> [MATERIAL FOR THE TASK]
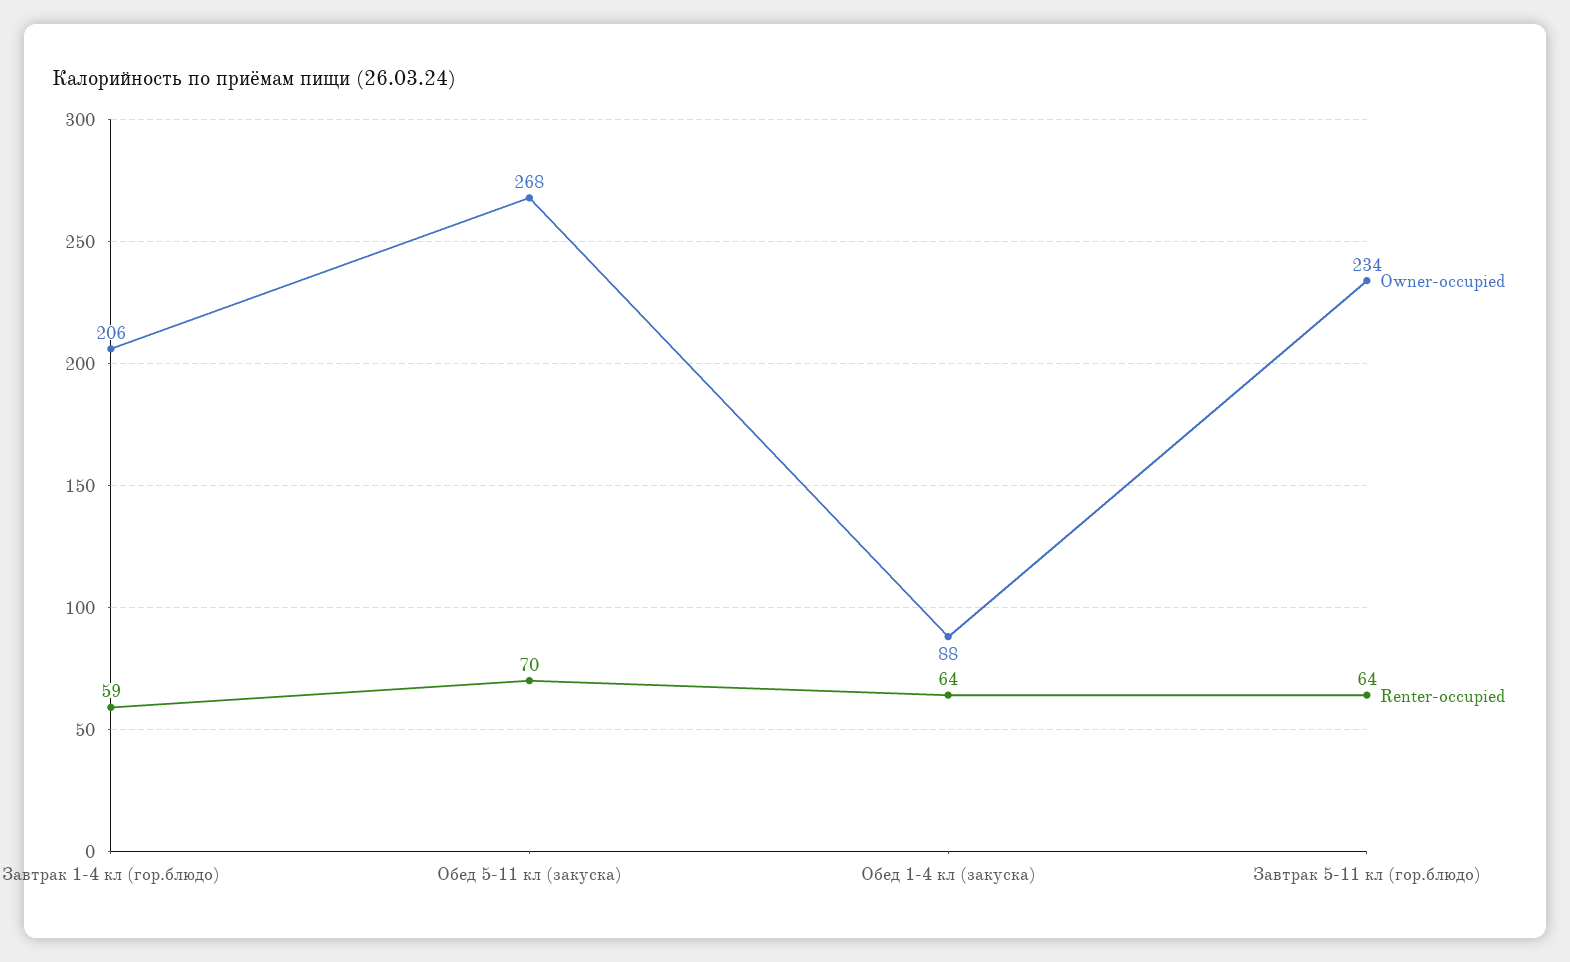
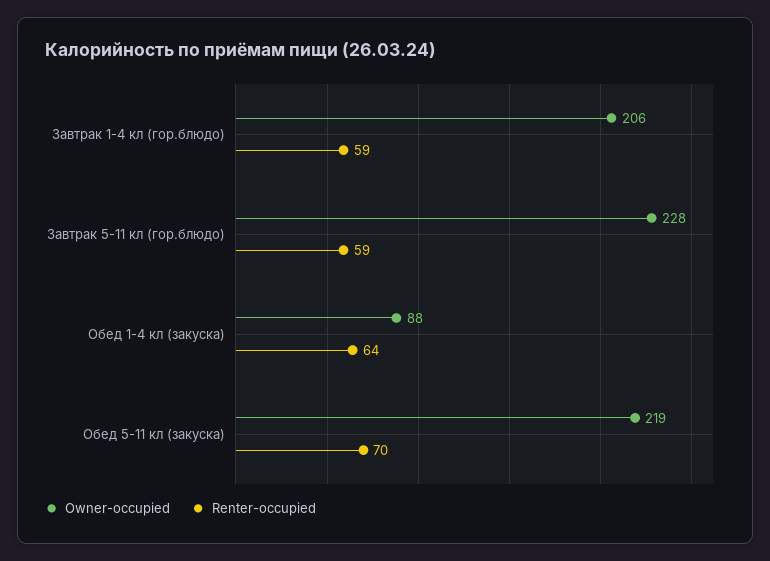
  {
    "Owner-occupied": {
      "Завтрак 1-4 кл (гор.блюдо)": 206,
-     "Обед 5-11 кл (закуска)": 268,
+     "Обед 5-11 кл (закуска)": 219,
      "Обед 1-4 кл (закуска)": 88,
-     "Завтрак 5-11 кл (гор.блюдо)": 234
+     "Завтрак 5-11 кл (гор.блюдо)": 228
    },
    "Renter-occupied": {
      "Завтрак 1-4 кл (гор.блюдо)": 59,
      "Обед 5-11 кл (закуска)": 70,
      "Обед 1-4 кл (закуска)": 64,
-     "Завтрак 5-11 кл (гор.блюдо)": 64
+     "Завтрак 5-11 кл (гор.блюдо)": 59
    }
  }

> [TASK TO COMPLETE] Write out every line of the listing that holds the word "Обед".

> [RESULT FOR THIS EXERCISE]
-     "Обед 5-11 кл (закуска)": 268,
+     "Обед 5-11 кл (закуска)": 219,
      "Обед 1-4 кл (закуска)": 88,
      "Обед 5-11 кл (закуска)": 70,
      "Обед 1-4 кл (закуска)": 64,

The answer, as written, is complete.